Pasukan AS Bakal Ditarik, Bagaimana Nasib Afghanistan di Tangan Taliban?

Nasib Afghanistan di tangan Taliban usai penarikan pasukan AS masih belum jelas.

Oleh DW.com diperbarui 16 Apr 2021, 17:00 WIB
Presiden Amerika Serikat Donald Trump berbicara kepada anggota militer saat mengunjungi Pangkalan Udara Bagram, Afghanistan, Kamis (28/11/2019). Kunjungan dadakan Trump pada hari Thanksgiving tersebut mengejutkan pasukan AS yang bertugas di Afghanistan. (AP Photo/Alex Brandon)

Liputan6.com, Jakarta - Presiden AS Joe Biden memutuskan untuk menarik pasukannya dari Afghanistan mulai 1 Mei 2021 dan diperkirakan akan selesai sebelum 11 September mendatang. 

Melansir DW Indonesia, Jumat (16/4/2021), rencana penarikan mundur militer AS tidak digantungkan pada situasi di lapangan – kendati kekhawatiran yang meruak perihal kembalinya Taliban.

"Presiden Biden menyimpulkan, pendekatan berbasis kondisi yang digunakan selama dua dekade ini, adalah resep untuk bertahan selamanya di Afghanistan,” kata seorang pejabat tinggi pemerintah di Washington yang minta namanya dirahasiakan, Selasa (13/4). 

Jerman akan mengikuti langkah AS dan memulangkan pasukannya dari Afghanistan, kata Menteri Pertahanan Annegret Kramp-Karrenbauer dalam sebuah wawancara, Rabu (14/5).

"Kami selalu mengatakan bahwa kita masuk dan keluar sama-sama,” katanya kepada stasiun televisi ARD.

"Saya mendukung penarikan mundur yang tertib.” 

Bekas Presiden AS, Donald Trump, sedianya menegaskan tanggal 1 Mei sebagai tenggat penarikan mundur militer. Tapi Biden menunda selama lima bulan.

Keputusan total Biden mengejutkan banyak pengamat, yang berharap pemerintahan baru AS akan meralat kebijakan Trump di Afghanistan yang diyakini ikut membesarkan Taliban.

Simak Video Pilihan di Bawah Ini:


Kemenangan bagi Taliban?

Pasukan Taliban (AP)

Intensitas serangan berdarah di Afghanistan menguat sejak ratifikasi perjanjian damai antara AS dan Taliban di Doha, Qatar, Februari 2020. Taliban menepis tuduhan terlibat dalam serangan-serangan tersebut. Tapi keengganan mereka menyepakati gencatan senjata secara nasional mencuatkan keraguan.

☆ ☆ ☆ ☆ ☆ ☆ ☆

> TUGAS ANDA: Terjemahkan ke dalam bahasa Inggris kalimat berikut dari teks tentang penarikan pasukan AS dari Afghanistan: "Nasib Afghanistan di tangan Taliban usai penarikan pasukan AS masih belum jelas."

> MATERI YANG DISEDIAKAN:
☆ ☆ ☆ ☆ ☆ ☆ ☆

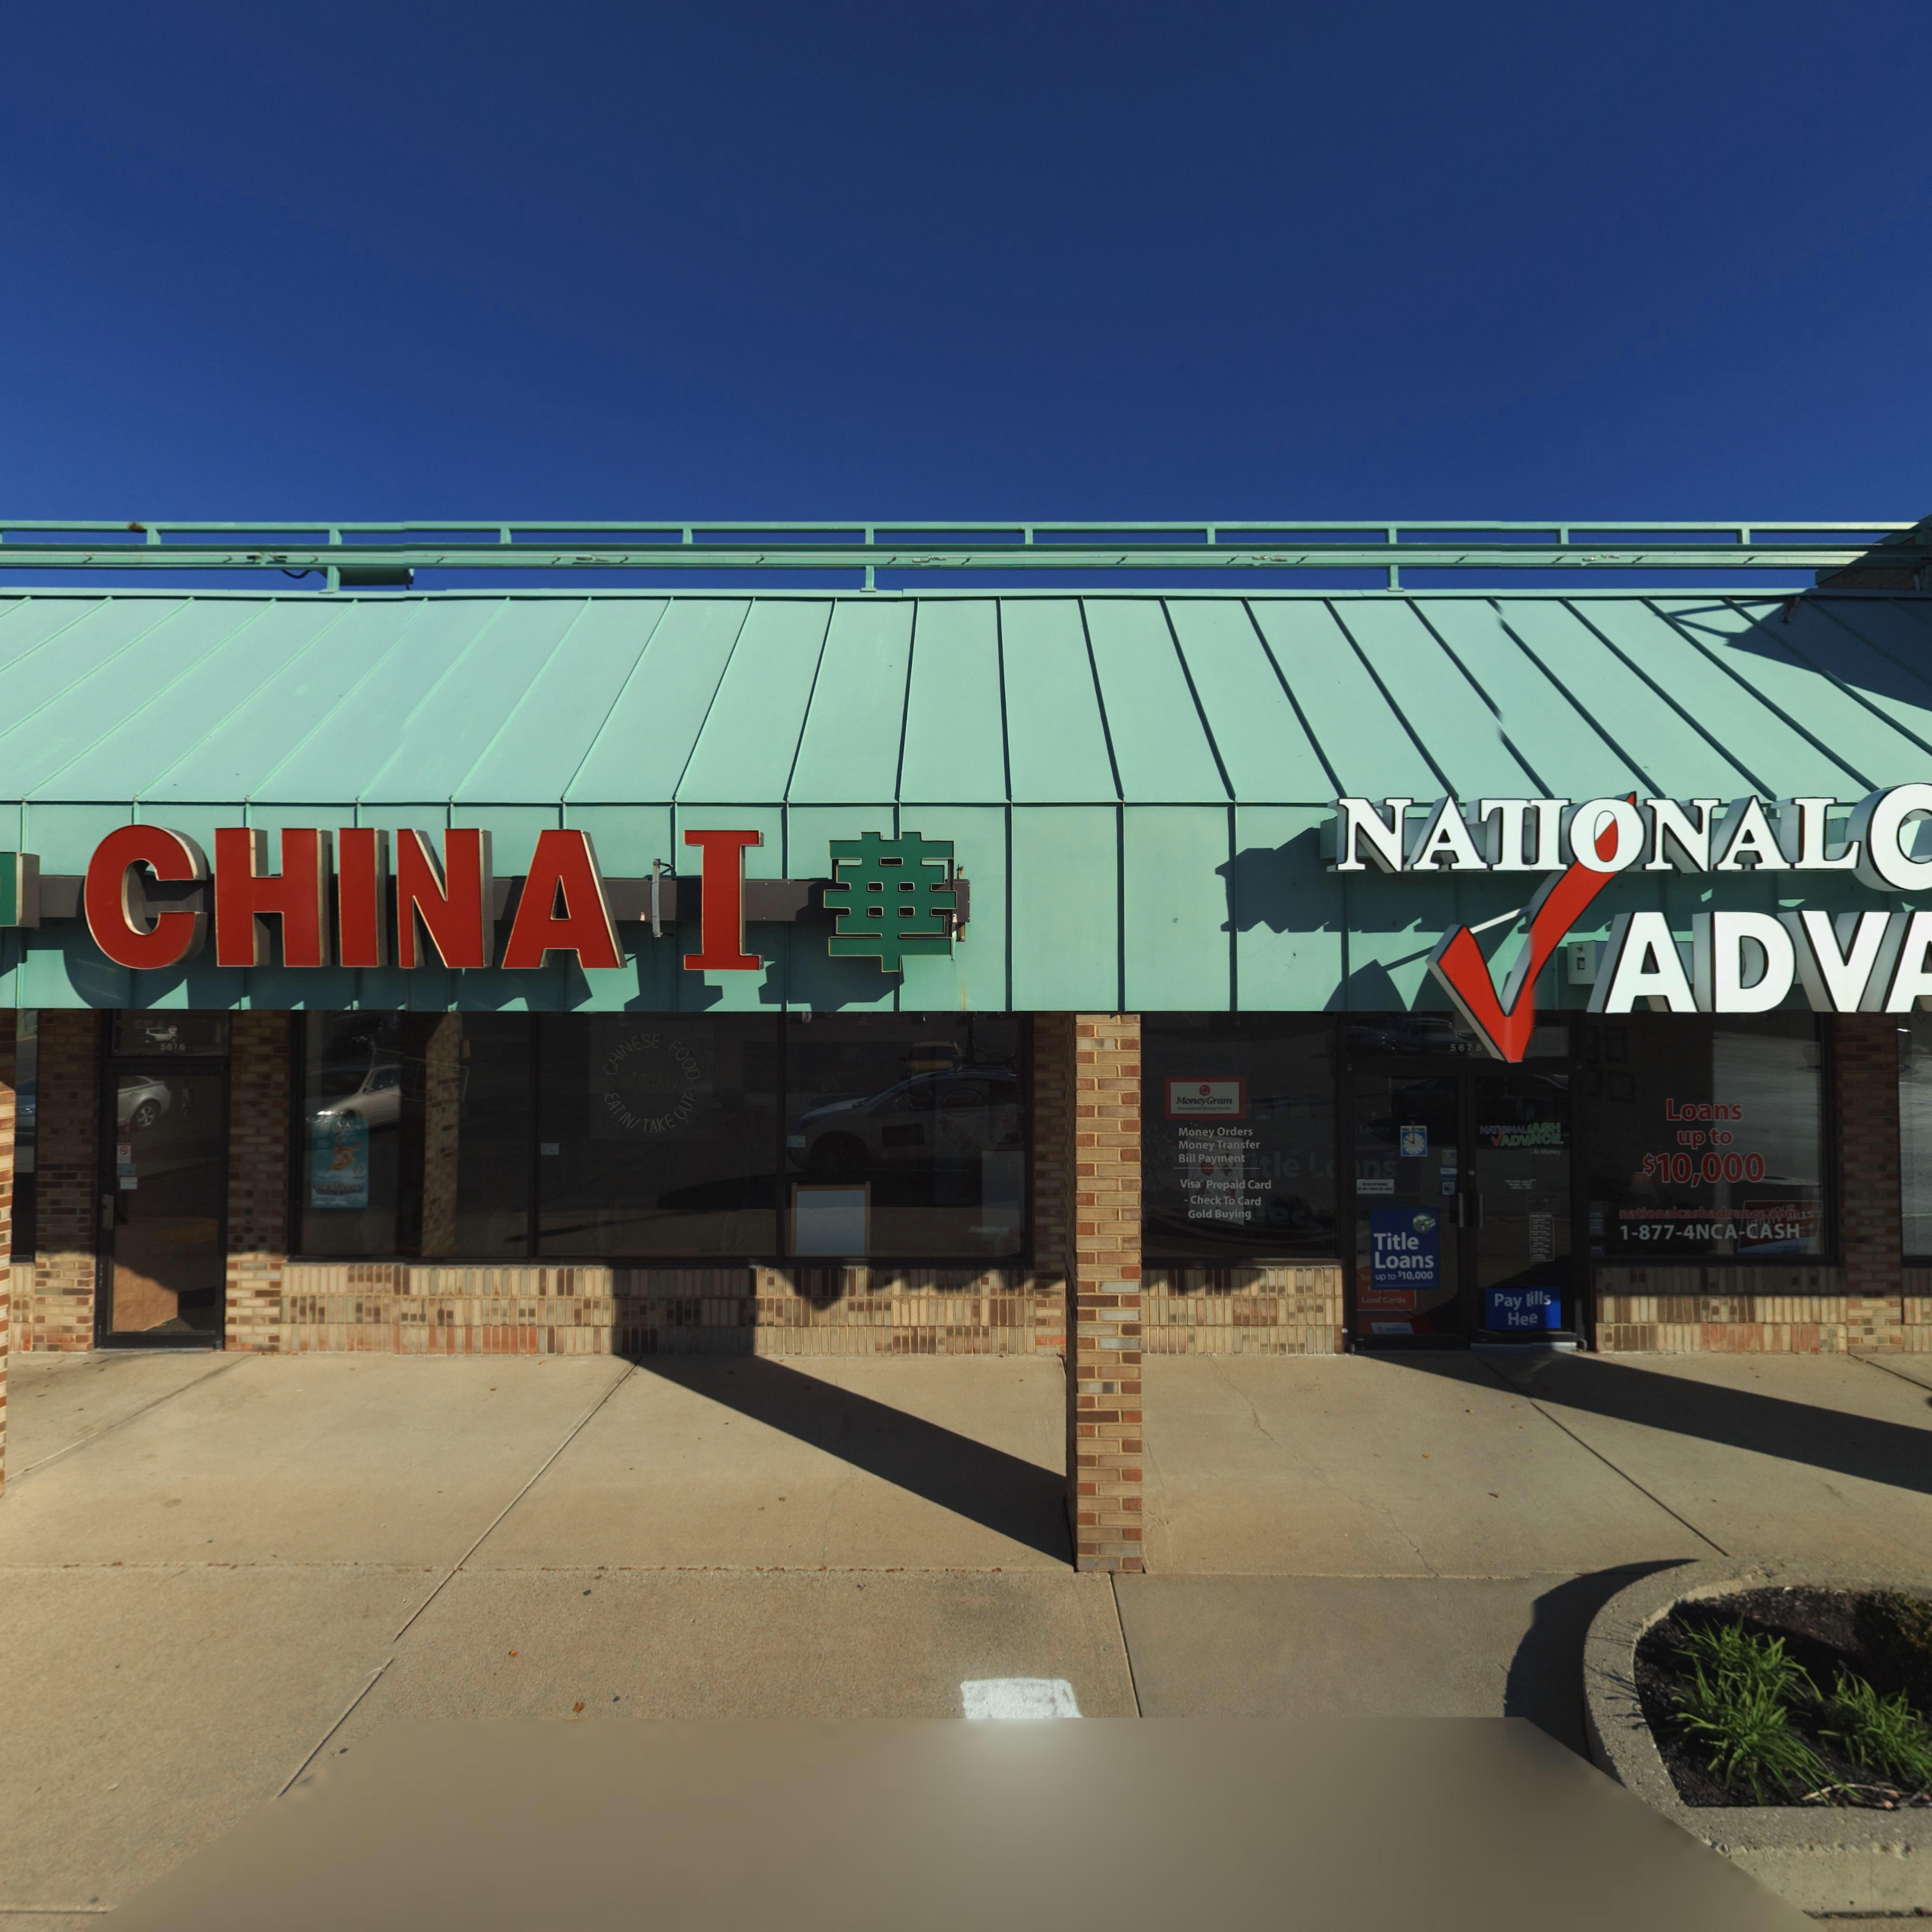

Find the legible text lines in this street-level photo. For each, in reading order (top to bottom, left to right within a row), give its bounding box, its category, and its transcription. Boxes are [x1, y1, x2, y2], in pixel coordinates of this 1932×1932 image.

[160, 1043, 186, 1051] StreetNumber: 5676
[1449, 1043, 1482, 1052] StreetNumber: 5678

☆ ☆ ☆ ☆ ☆ ☆ ☆

> JAWABAN YANG DIHARAPKAN: The fate of Afghanistan in the hands of the Taliban after the withdrawal of US troops remains unclear.